Retype every entry exactly, character for character.

── STUDY MATERIAL ──

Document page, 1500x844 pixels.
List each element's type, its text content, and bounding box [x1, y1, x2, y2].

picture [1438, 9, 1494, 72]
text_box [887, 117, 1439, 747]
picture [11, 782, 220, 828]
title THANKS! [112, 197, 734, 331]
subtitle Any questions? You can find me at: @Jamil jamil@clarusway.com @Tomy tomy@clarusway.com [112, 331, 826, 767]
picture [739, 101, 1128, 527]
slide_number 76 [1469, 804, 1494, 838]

───

EXPECTED ANSWER:
Document page, 1500x844 pixels.
List each element's type, its text content, and bounding box [x1, y1, x2, y2].

picture [1438, 9, 1494, 72]
text_box [887, 117, 1439, 747]
picture [11, 782, 220, 828]
title THANKS! [112, 197, 734, 331]
subtitle Any questions? You can find me at: @Jamil jamil@clarusway.com @Tomy tomy@clarusway.com [112, 331, 826, 767]
picture [739, 101, 1128, 527]
slide_number 76 [1469, 804, 1494, 838]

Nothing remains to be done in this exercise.